When the matter was called for hearing, the ld. counsel for the assessee submitted at the outset that the addition made by the Assessing Officer amounting to Rs.1,35,68,500/- on account of unexplained cash deposits in the bank account during demonetization period is wholly unjustified in the light of the direct and circumstantial evidences placed before the Assessing Officer.
Aggrieved, the assessee preferred appeal before the CIT(A). The CIT(A) however passed an ex-parte order without discussing the merits of the case solely for the reason that the assessee has failed to file responses to notices issued on three occasions as stipulated in the first appellate order.
To rebut the observations of the CIT(A), the ld. counsel adverted our attention to the adjournment letters filed against each notices so issued. It was contended that CIT(A) has omitted to take note of the request for adjournment and it is not a case of no reply per se as alleged by the CIT(A). The ld. counsel thus pleaded violation of principles of natural justice and urged for remitting the matter back for logical conclusion in the matter after considering the reply of the assessee on merits.

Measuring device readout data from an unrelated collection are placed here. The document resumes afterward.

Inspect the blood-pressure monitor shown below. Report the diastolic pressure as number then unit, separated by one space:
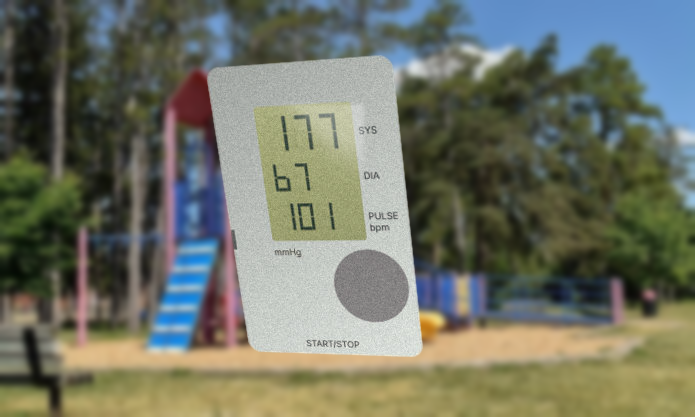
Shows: 67 mmHg
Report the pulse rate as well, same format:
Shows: 101 bpm
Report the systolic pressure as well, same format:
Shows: 177 mmHg
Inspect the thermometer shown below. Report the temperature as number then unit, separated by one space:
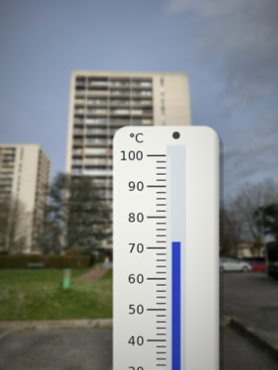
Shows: 72 °C
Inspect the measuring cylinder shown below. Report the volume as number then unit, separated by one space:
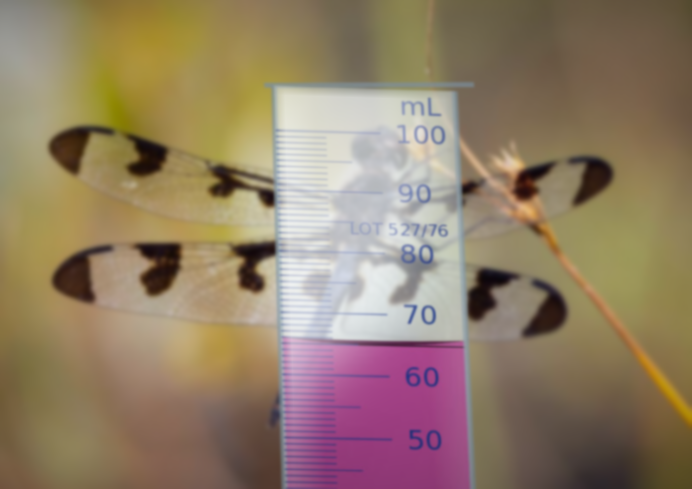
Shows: 65 mL
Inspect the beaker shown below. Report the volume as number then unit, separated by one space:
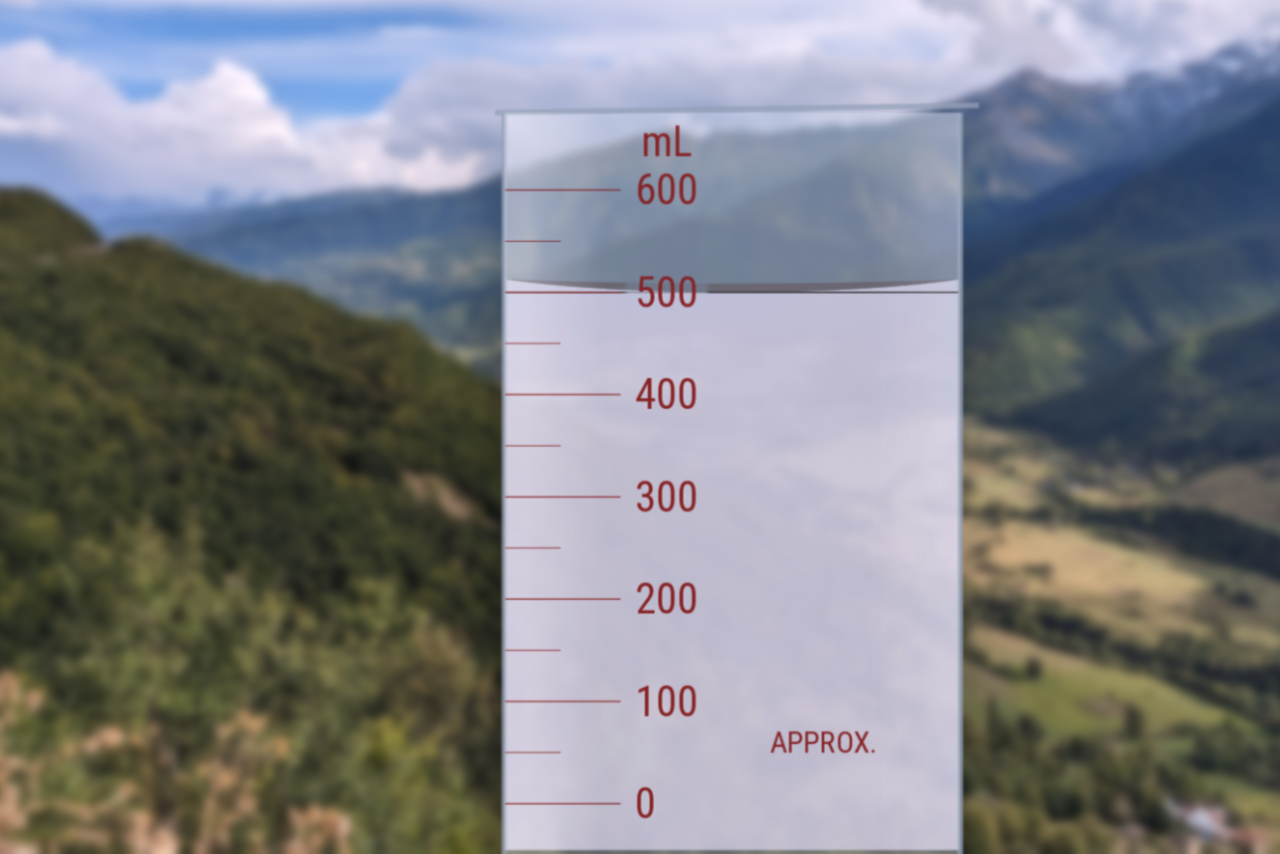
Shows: 500 mL
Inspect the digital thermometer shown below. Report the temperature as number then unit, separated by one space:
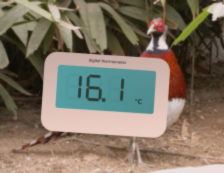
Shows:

In the light of the submissions made on behalf of the assessee and on perusal of the case records, we find justification in the plea advanced on behalf of the assessee. It is noticed that the CIT(A) has issued notices for hearing on three occasions and the assessee has duly replied on all occasions and sought adjournment. To our mind, the CIT(A) acted hurriedly without giving proper opportunity. There can be a variety of reasons for non compliance in such a short period. Having regard to the fact that assessee has duly attended before the Assessing Officer, it cannot be ordinarily presumed that assessee has willfully disobeyed the notice of hearing to its own detriment. Coupled with these, the CIT(A) has ought to be adjudicated the appeal on merits after examining the material on record. Hence, guided by the principles of objectivity, fairness and justice, we consider it just and proper to remit the matter back to the file of the CIT(A) for fresh adjudication in accordance with law after giving proper opportunity to the assessee.
In the result, the appeal of the assessee is allowed for statistical purposes.
Order pronounced in the open Court on 14/09/2023.